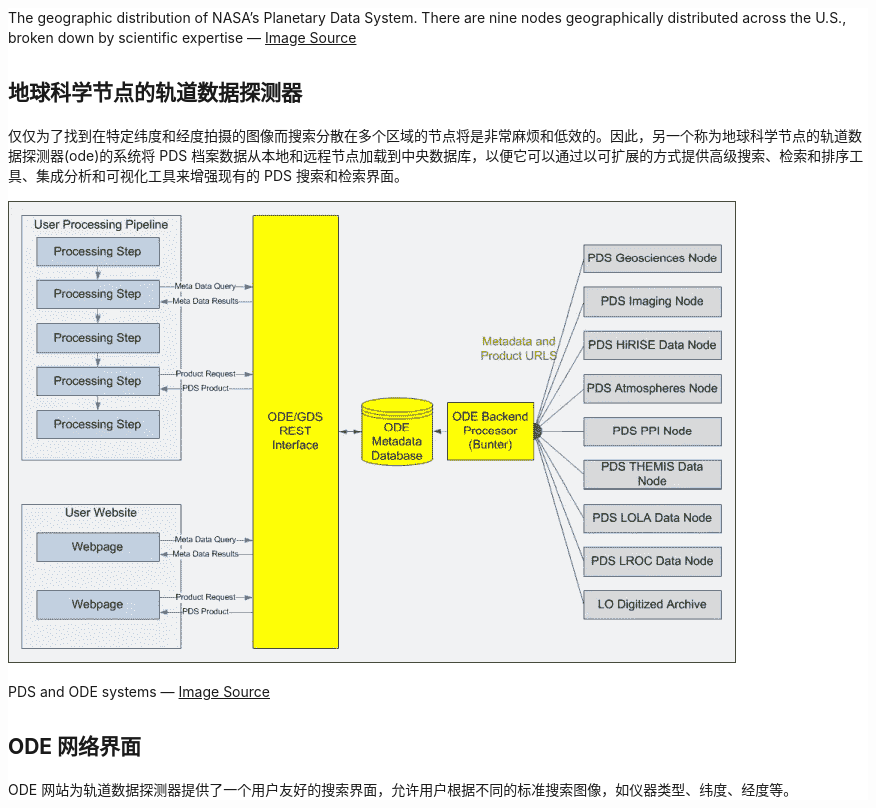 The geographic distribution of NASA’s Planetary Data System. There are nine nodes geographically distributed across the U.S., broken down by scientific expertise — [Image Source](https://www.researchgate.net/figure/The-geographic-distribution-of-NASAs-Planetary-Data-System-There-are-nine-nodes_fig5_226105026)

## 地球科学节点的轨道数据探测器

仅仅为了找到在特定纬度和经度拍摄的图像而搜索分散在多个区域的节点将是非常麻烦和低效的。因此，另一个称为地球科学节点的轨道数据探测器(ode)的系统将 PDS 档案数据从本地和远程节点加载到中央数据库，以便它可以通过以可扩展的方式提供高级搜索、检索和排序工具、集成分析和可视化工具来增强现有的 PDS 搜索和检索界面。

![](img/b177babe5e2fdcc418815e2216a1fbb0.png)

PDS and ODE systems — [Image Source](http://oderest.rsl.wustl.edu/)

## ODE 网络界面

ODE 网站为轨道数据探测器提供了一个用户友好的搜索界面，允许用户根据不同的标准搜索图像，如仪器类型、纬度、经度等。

○ ○ ○ ○ ○

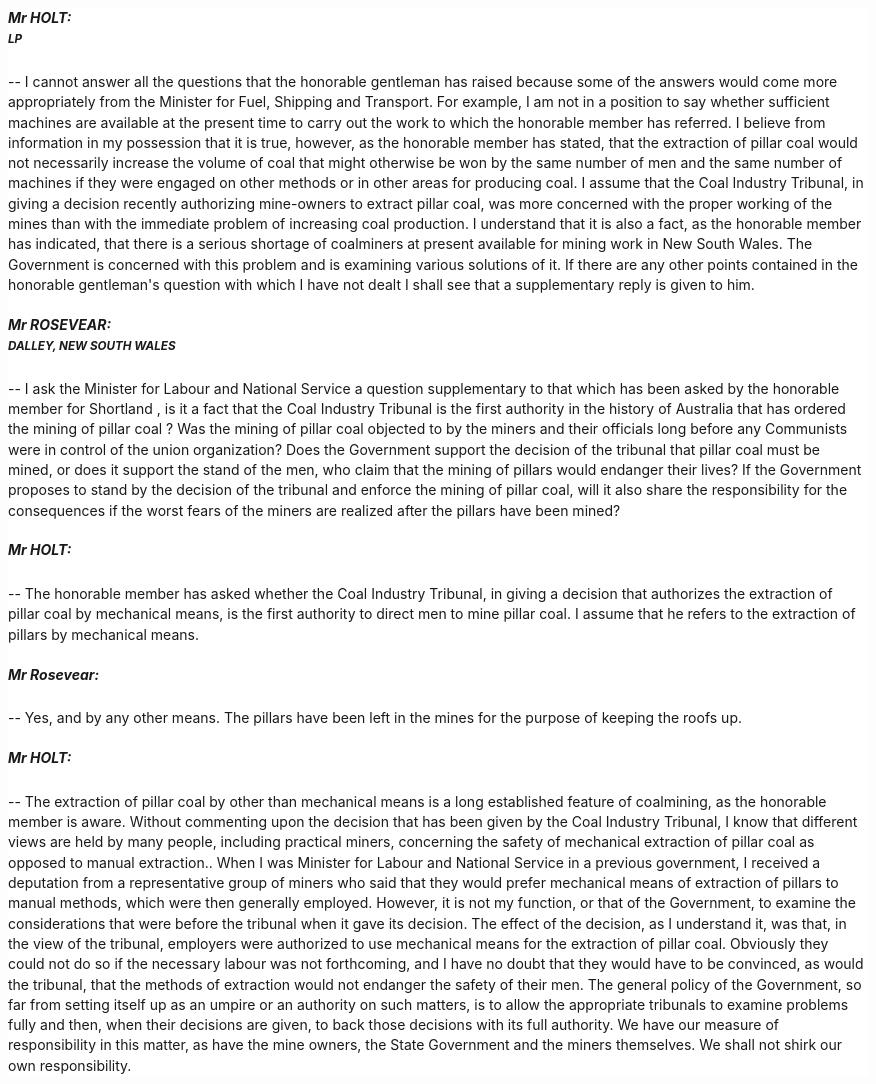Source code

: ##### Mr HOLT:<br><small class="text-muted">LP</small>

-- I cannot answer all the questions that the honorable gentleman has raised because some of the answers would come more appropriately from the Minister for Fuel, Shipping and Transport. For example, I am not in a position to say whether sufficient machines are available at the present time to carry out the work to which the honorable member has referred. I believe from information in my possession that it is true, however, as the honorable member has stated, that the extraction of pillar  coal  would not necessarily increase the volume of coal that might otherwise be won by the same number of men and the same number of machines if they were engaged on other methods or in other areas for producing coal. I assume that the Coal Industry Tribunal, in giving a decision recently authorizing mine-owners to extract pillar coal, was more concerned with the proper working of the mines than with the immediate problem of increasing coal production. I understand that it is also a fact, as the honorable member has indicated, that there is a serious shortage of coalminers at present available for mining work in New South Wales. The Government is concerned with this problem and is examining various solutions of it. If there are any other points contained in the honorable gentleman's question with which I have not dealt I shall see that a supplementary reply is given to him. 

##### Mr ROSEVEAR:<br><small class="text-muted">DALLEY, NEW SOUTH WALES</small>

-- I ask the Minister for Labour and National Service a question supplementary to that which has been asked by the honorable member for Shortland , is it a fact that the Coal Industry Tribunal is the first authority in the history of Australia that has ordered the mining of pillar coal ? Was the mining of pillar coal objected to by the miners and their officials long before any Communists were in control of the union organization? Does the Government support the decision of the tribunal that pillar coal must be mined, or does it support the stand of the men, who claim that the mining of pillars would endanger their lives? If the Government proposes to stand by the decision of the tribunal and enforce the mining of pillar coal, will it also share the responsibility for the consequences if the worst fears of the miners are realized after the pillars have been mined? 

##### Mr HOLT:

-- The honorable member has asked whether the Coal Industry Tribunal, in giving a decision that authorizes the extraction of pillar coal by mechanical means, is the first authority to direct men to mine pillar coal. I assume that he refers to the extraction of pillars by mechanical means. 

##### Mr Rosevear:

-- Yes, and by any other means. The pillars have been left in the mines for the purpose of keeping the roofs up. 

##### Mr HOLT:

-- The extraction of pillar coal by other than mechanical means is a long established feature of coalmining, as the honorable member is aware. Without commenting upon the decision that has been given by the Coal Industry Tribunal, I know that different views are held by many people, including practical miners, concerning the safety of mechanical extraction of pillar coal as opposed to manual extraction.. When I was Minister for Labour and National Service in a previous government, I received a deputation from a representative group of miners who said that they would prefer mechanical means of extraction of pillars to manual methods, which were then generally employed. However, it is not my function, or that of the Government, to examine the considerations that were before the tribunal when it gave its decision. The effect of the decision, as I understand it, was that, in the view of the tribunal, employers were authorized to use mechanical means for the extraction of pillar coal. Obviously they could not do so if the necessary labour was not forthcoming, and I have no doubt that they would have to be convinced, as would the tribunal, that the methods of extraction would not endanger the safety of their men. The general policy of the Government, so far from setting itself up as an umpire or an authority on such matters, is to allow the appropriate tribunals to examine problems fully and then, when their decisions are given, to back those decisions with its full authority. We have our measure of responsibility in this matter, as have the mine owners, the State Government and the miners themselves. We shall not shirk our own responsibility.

○ ○ ○ ○ ○

### Problem statement
There is a run of lines above from the one with "## 地球科学节点的轨道数据探测器" to the one with "ODE 网站为轨道数据探测器"; print exactly that run, both ends included, and nothing else.

### Output of the task
## 地球科学节点的轨道数据探测器

仅仅为了找到在特定纬度和经度拍摄的图像而搜索分散在多个区域的节点将是非常麻烦和低效的。因此，另一个称为地球科学节点的轨道数据探测器(ode)的系统将 PDS 档案数据从本地和远程节点加载到中央数据库，以便它可以通过以可扩展的方式提供高级搜索、检索和排序工具、集成分析和可视化工具来增强现有的 PDS 搜索和检索界面。

![](img/b177babe5e2fdcc418815e2216a1fbb0.png)

PDS and ODE systems — [Image Source](http://oderest.rsl.wustl.edu/)

## ODE 网络界面

ODE 网站为轨道数据探测器提供了一个用户友好的搜索界面，允许用户根据不同的标准搜索图像，如仪器类型、纬度、经度等。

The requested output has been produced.